Saved entries
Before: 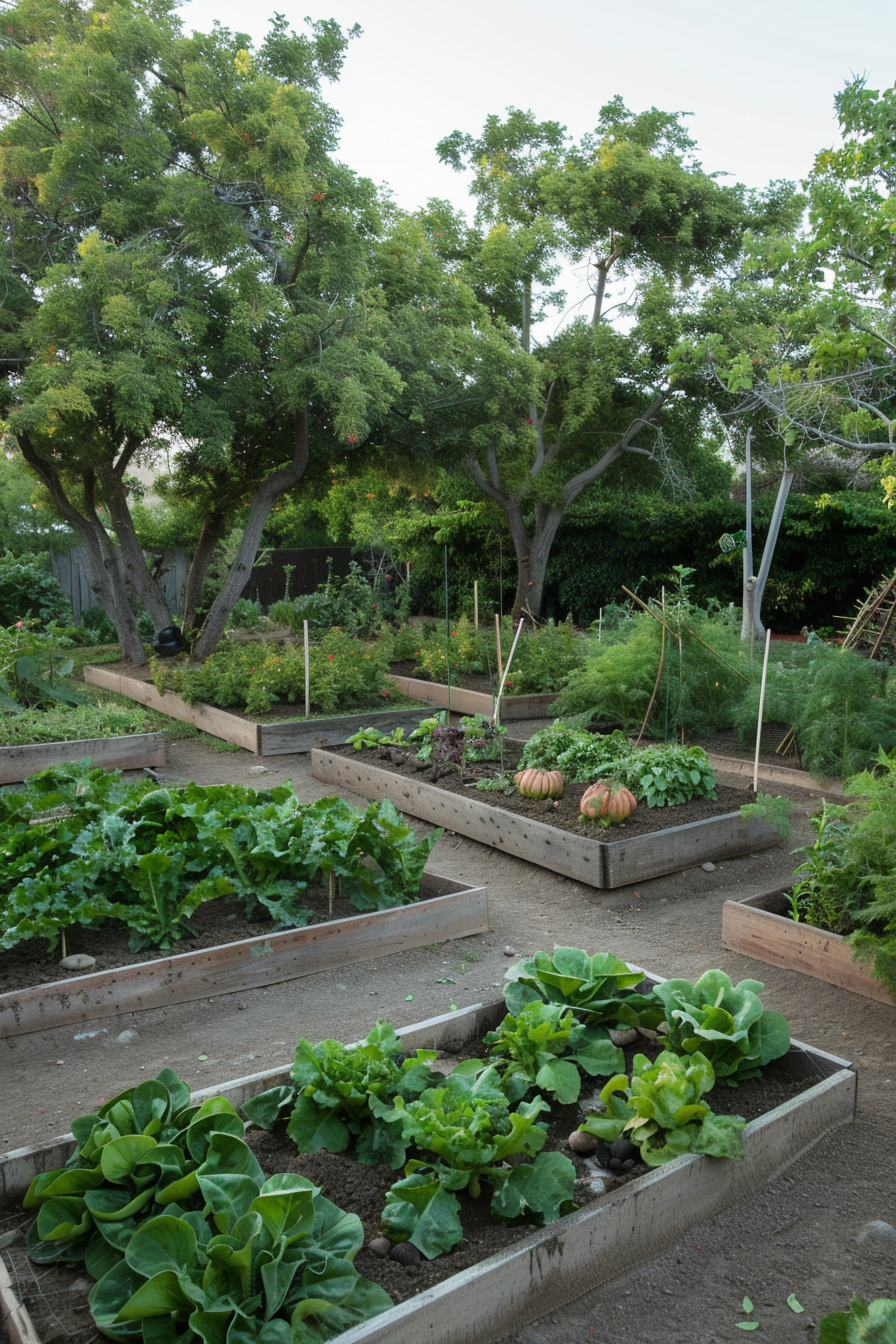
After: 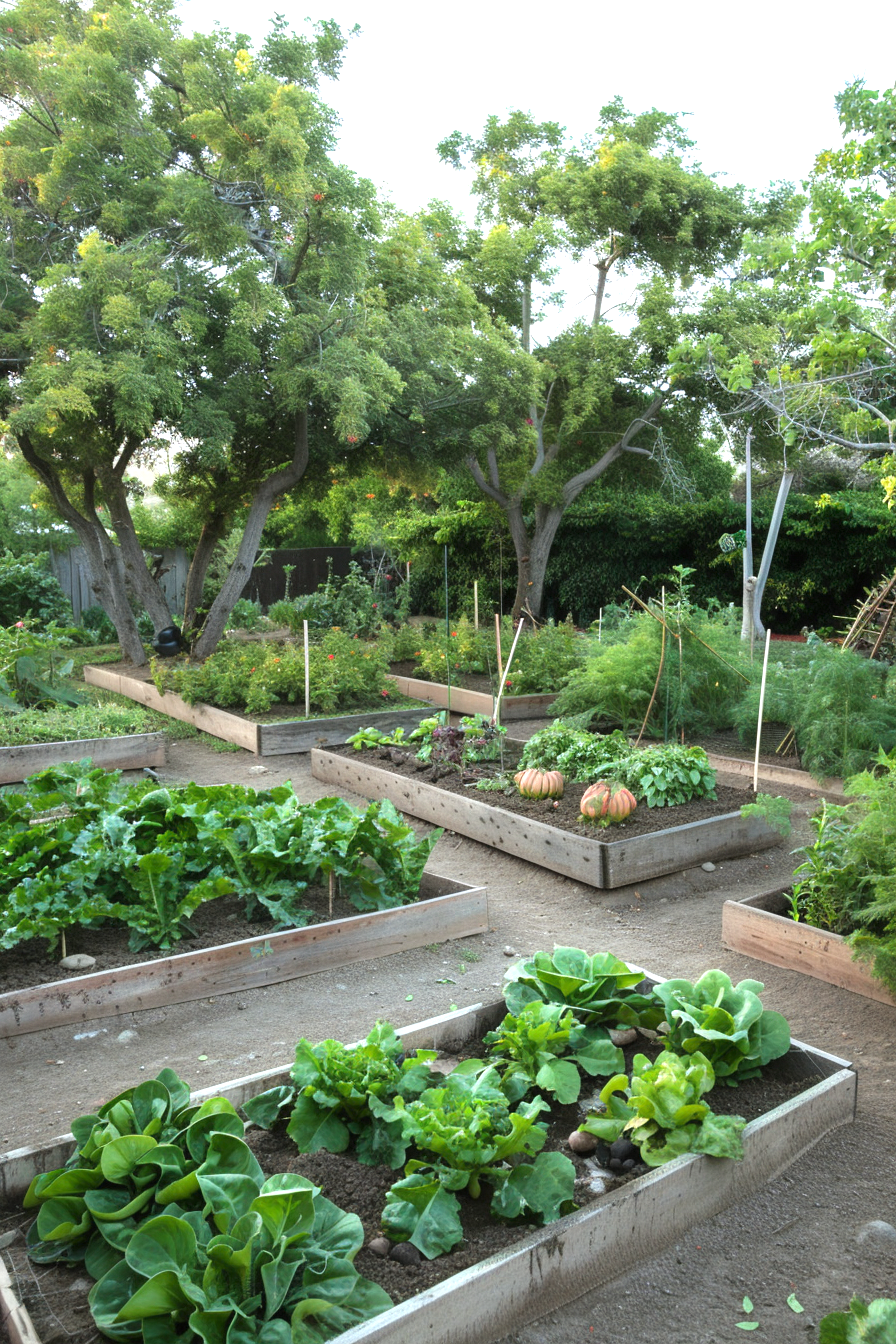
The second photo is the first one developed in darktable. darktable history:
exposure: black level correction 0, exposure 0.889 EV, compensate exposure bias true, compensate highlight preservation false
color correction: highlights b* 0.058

> _What is being asked_:
Could you render the lines above as a numbered list with the blank lines skipped and the pictures left out?

> _Answer to this exercise_:
1. Before: 
2. After: 
3. The second photo is the first one developed in darktable. darktable history:
4. exposure: black level correction 0, exposure 0.889 EV, compensate exposure bias true, compensate highlight preservation false
5. color correction: highlights b* 0.058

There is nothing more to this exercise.